This is the official repository for the paper "Imagine All the People: Characterizing Social Music Sharing on Reddit". It contains RedditMusic, our dataset of 1.3 million instances of music sharing on Reddit, and all the materials necessary to replicate our analyses.
To create RedditMusic, we extracted all instances of songs being shared via YouTube videos or Spotify links. A full explanation is available in the "Data" section of the paper. The final dataset of 1.3 million instances of music sharing on Reddit can be downloaded here and consists of all shares of artists who were shared more than 20 times, along with their respective social genres (discussed below).
To study artists we used the Reddit embedding designed in previous work [1]. The file src/artist_genre/social_genres.ipynb
takes in the raw music sharing dataset, embeds musicians into the Reddit embedding and then clusters the artists into social genres.
Once the social genres are defined we run the file src/artist_genre/naming_genres.ipynb
to generate visuals explaining each social genre. This method provides a broad overview of the social genres, but some social genres require deeper analysis.
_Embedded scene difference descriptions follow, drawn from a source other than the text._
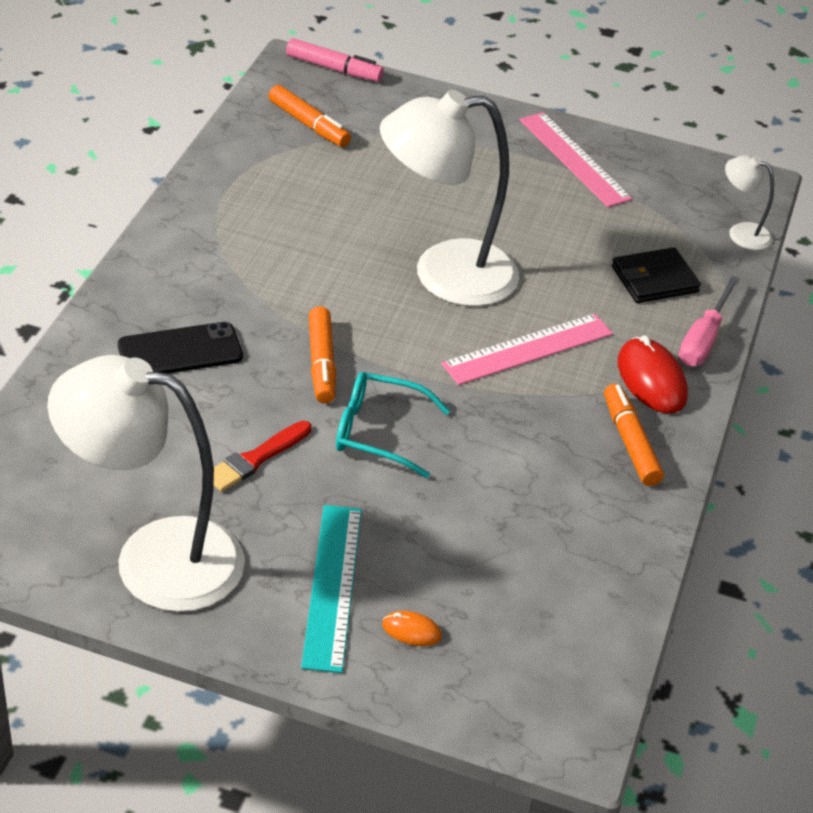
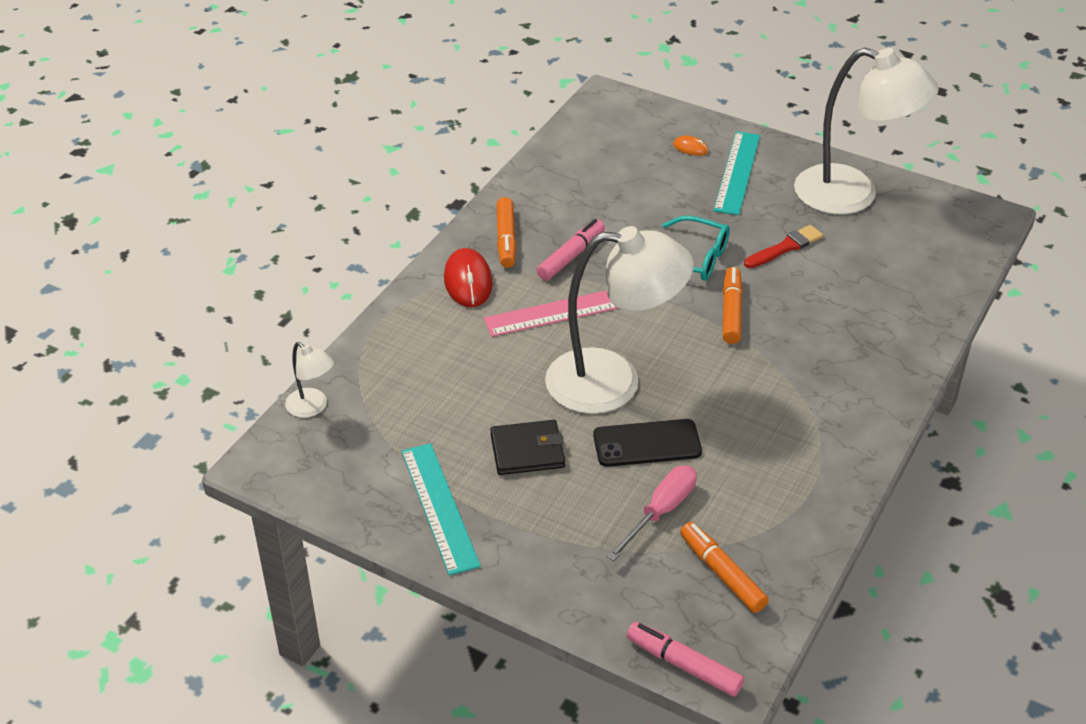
camera: 165 degrees left, 0 degrees up
(180, 351) = (846, 329): black phone -> black phone (647, 444)
(537, 423) = (571, 256): none -> pink marker
(574, 159) = (439, 507): pink ruler -> turquoise ruler
(654, 279) = (422, 365): black wallet -> black wallet (527, 451)
(703, 339) = (407, 310): pink screwdriver -> pink screwdriver (660, 512)

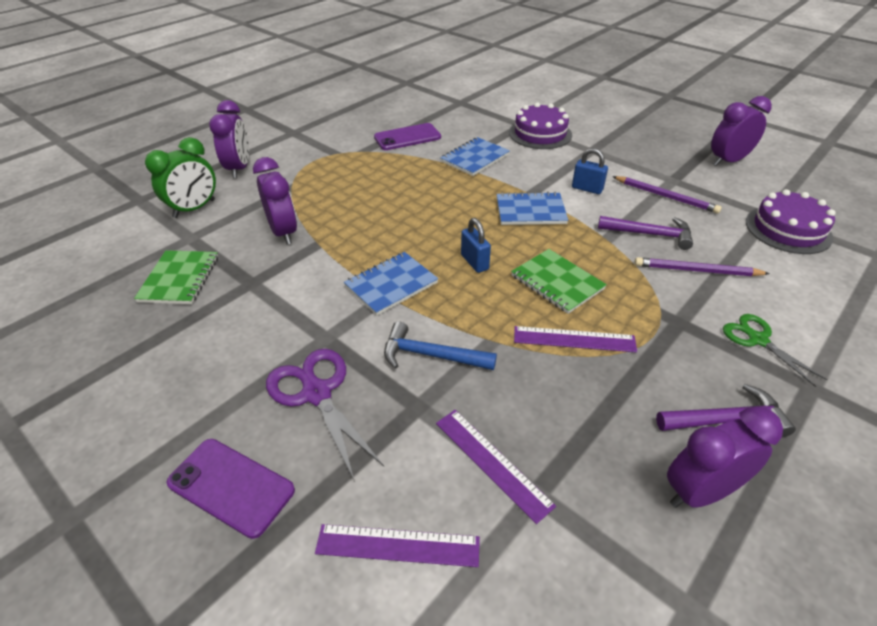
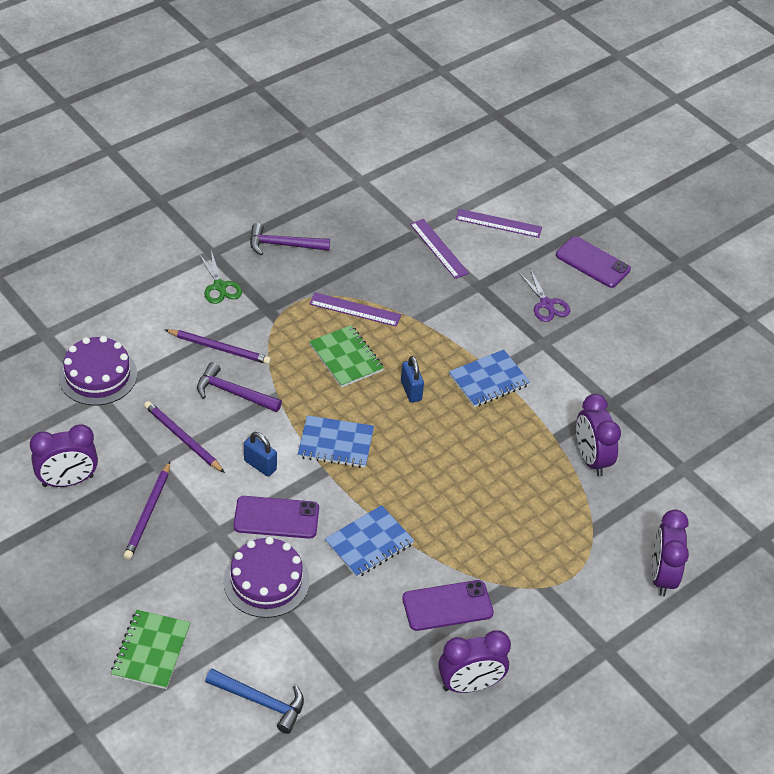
camera: 175 degrees left, 5 degrees up
(179, 279) = (676, 419): green notebook -> green notebook (151, 651)
(194, 209) = (693, 511): green clock -> none
(317, 393) = (546, 304): purple scissors -> purple scissors, size x0.66
(431, 355) = (464, 316): blue hammer -> blue hammer (260, 701)
(553, 162) = (276, 518): none -> purple phone
(650, 153) = (148, 513): none -> purple pencil
(700, 492) = (326, 217): purple clock -> purple clock (469, 684)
Then, src/artist_genre/cosine_similarity.ipynb
can be used to calculate the cosine similarity between both the artists and the social genres. The cosine similarity files artist_cosine_similarity.csv
and genre_cosine_similarity.csv
generated in this file are later used in the file heatmap.ipynb
which generates the heatmaps in the paper.
Note that when we create the heatmaps we require artist release date information to create the colourbars on the sides of the heatmap. This is created in the file src/artist_genre/release_date.ipynb
.
We also compare the social genres to words embedded into the same Reddit space. We use the file src/artist_genre/wordclouds.ipynb
to generate word clouds for each of the social genres.
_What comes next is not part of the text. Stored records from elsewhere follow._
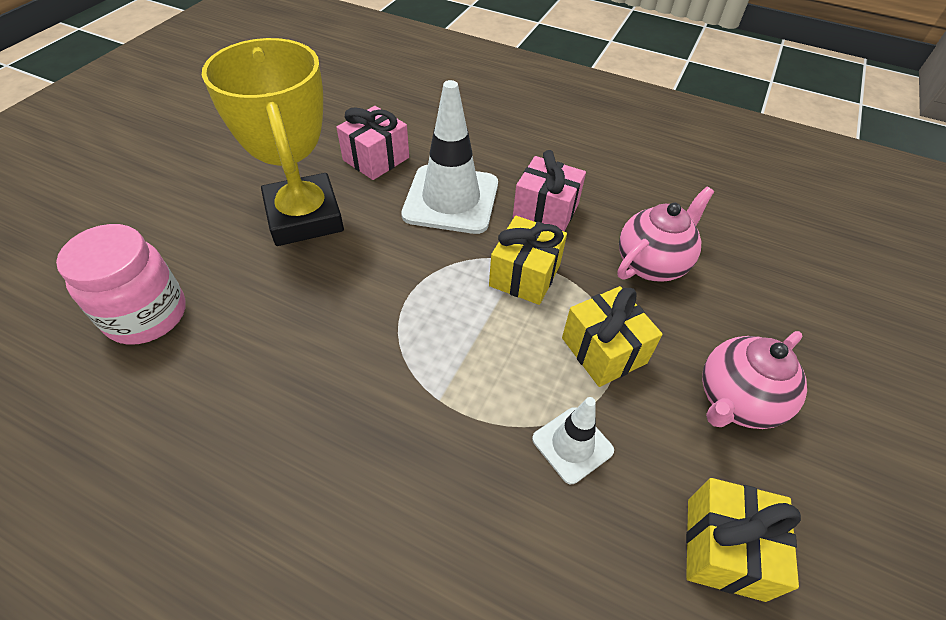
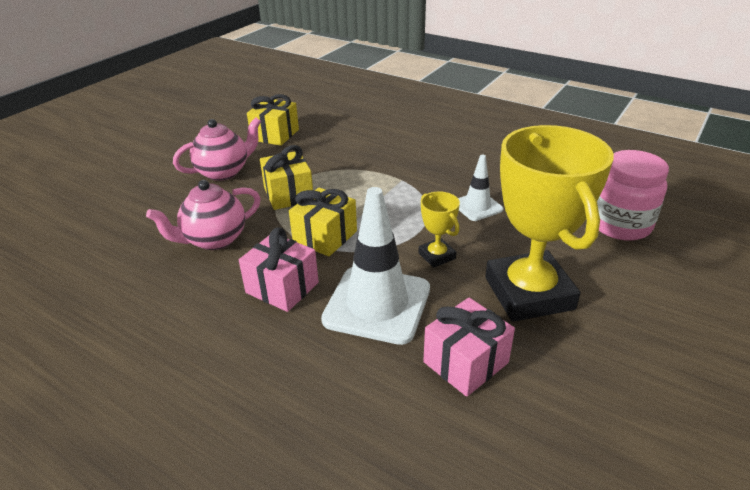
camera: 170 degrees left, 15 degrees down
(392, 255) = (437, 256): none -> yellow trophy
(572, 445) = (329, 162): white traffic cone -> white traffic cone (477, 206)

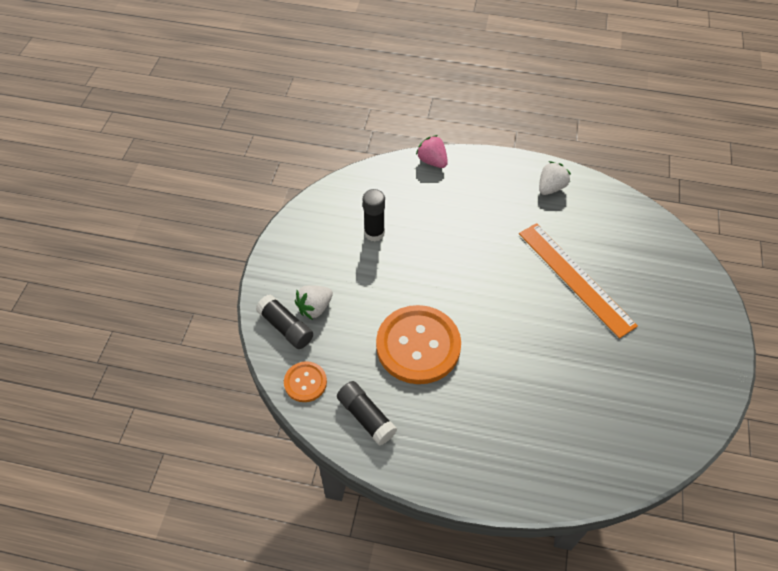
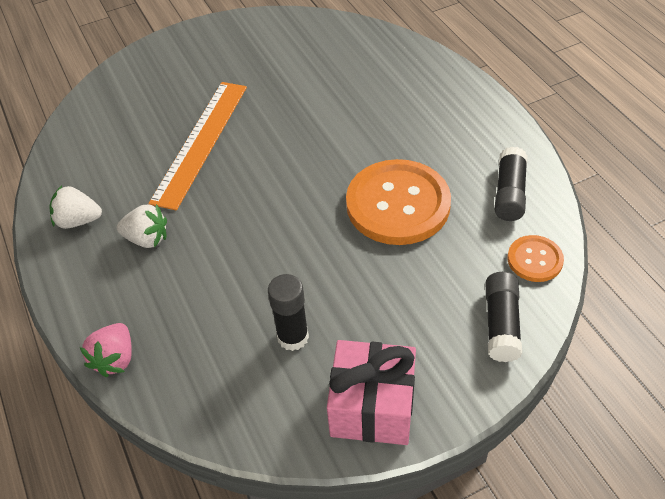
camera: 125 degrees left, 5 degrees down
(303, 238) = (372, 407): none -> pink gift
(315, 308) = (450, 317): white strawberry -> white strawberry (147, 239)

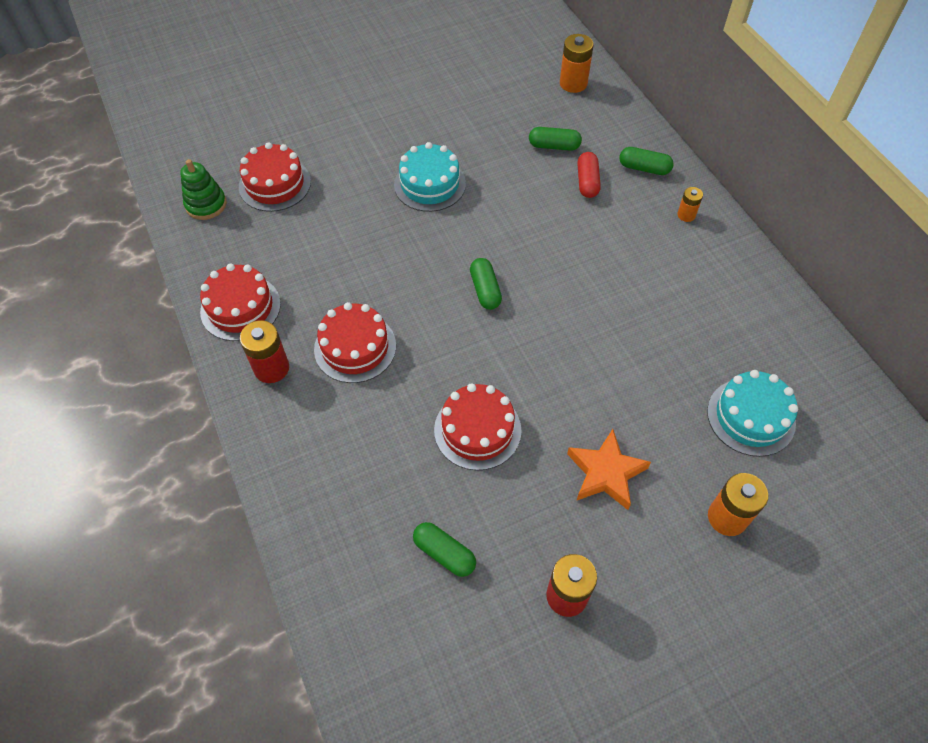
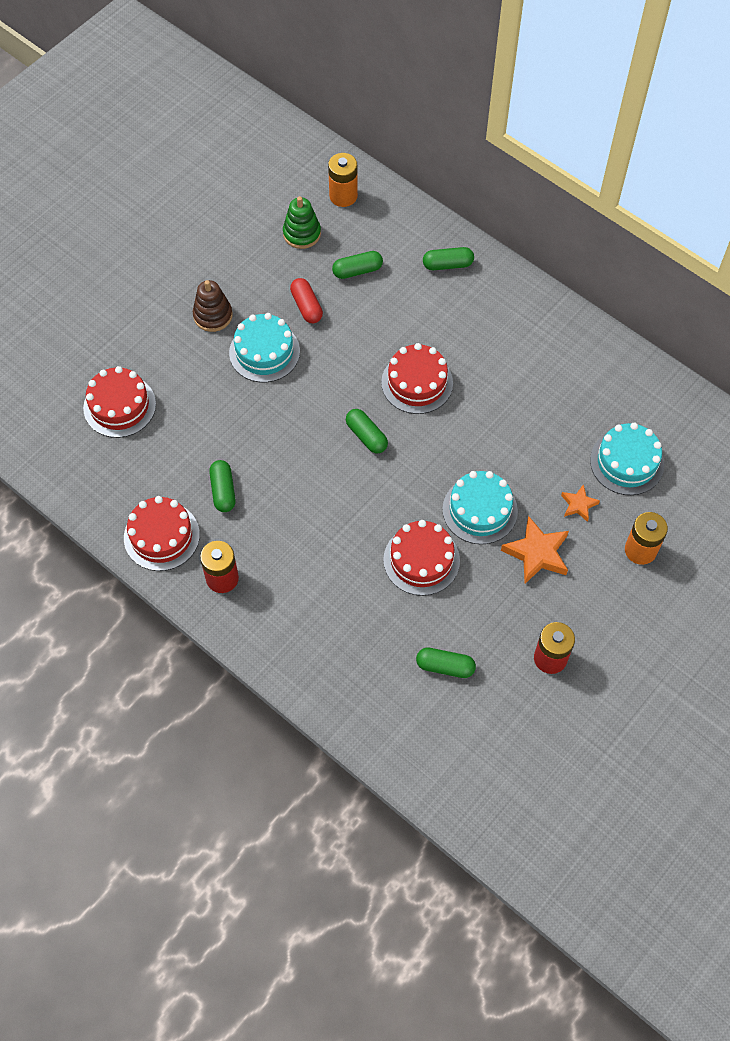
camera: 25 degrees left, 5 degrees up
(206, 204) = (66, 451): green stacking toy -> green stacking toy (302, 233)
(321, 289) = (223, 491): none -> green capsule
(355, 347) = (283, 531): red cake -> red cake (417, 383)
(401, 140) = (213, 315): none -> brown stacking toy
(565, 404) = (480, 510): none -> turquoise cake
(587, 182) = (404, 297): red capsule -> red capsule (306, 306)
(676, 440) = (578, 505): none -> orange star
(686, 215) = (503, 298): orange battery -> none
Similar to how word embeddings are capable of encoding semantic relationships, the Reddit community embedding is capable of capturing semantic relationships between Reddit communities. In particular, this enabled the creation of social dimensions in the Reddit embedding that capture salient social constructs [2]. Each community is weighed on several social dimensions like gender, age, and political leanings. Using this method we can augment our understanding of musicians.
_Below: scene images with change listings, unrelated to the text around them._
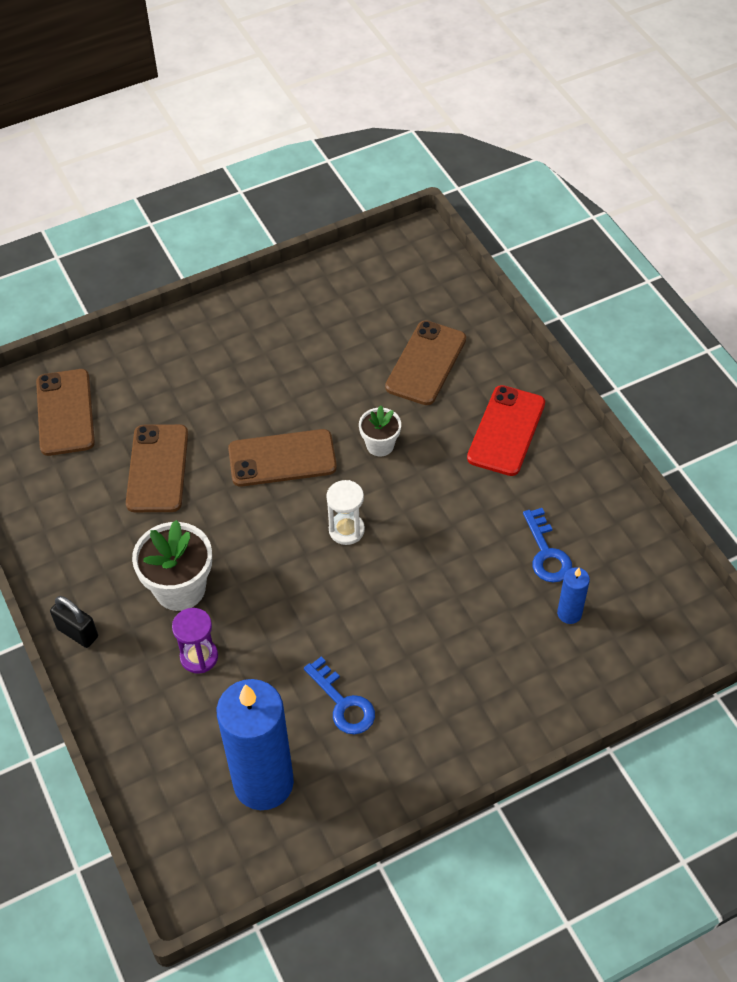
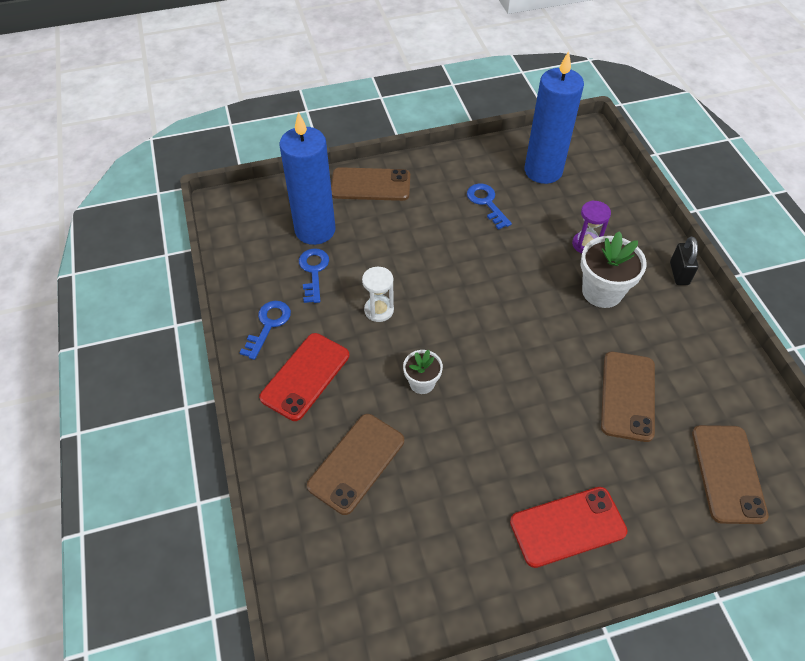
camera: 170 degrees left, 0 degrees up
(77, 633) = (679, 273): black padlock -> black padlock turned 45 degrees clockwise
(221, 346) = (568, 527): none -> red phone
(282, 458) = (512, 386): brown phone -> brown phone (370, 185)
(346, 530) = (465, 314): white hourglass -> white hourglass (379, 310)
(569, 613) = (315, 230): blue candle -> blue candle, size x2.27
(571, 477) = (268, 325): none -> blue key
We begin by studying how the Reddit community as a whole differs from the music-sharing subset of Reddit. For this we create a many density plot using the file src/social_dimensions/many_density_plot.ipynb
.
After we provide a more local analysis of how different artists and social genres differ on the social dimensions. The main plot is the is a scatter plot featuring how the various social genres differ on the social dimensions. This plot is created in file src/social_dimensions/social_stripplot.ipynb
.
To measure extra-musical sharing we develop two metrics, based on two different observations. First, extra-musical sharing is more likely to occur in a wide range of contexts. Second, extra-musical sharing is often meme-driven.
To capture the first observation we adapted the GS-score to measure the diversity of contexts a song is shared in. The code to do this is in src/extra_musicality/gs_score
. It outputs a dataset that sorts artists by how widely shared they are.
To quantify the second observation, we first calculate the z-score between artists and subreddits in which they are shared in. This is done in src/extra_musicality/artist_subreddit_proportions.ipynb
. Then we run the file src/extra_musicality/vectorize_dimensions.ipynb
to vectorize the z-scores into the embedding. Finally meme_score.ipynb
calculates the cosine similarity between the "meme vector" and the artists in our embedding.
Related work:
[1] Waller, I., & Anderson, A. (2019, May). Generalists and specialists: Using community embeddings to quantify activity diversity in online platforms. In The World Wide Web Conference (pp. 1954-1964).
[2] Waller, I., & Anderson, A. (2020). Community embeddings reveal large-scale cultural organization of online platforms. arXiv preprint arXiv:2010.00590.